__PROBLEM REQUIREMENTS__
Would you copy every line of the listing below that includes the word "easier"?

__ENTRIES SUPPLIED__
Segment Open
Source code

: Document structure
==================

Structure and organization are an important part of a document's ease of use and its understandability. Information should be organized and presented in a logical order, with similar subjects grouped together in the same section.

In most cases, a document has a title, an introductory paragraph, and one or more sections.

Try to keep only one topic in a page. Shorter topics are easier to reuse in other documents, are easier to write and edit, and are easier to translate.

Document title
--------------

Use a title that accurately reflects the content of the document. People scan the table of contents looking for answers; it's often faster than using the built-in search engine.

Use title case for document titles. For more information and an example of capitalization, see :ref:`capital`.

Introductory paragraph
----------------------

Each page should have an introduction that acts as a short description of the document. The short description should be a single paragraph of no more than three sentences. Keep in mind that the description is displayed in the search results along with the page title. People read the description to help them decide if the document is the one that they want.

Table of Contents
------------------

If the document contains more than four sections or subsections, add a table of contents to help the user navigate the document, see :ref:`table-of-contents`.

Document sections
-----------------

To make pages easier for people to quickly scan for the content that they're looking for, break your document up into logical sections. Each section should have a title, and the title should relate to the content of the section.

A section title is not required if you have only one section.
Segment Closed
__YOUR RESPONSE__
Try to keep only one topic in a page. Shorter topics are easier to reuse in other documents, are easier to write and edit, and are easier to translate.
To make pages easier for people to quickly scan for the content that they're looking for, break your document up into logical sections. Each section should have a title, and the title should relate to the content of the section.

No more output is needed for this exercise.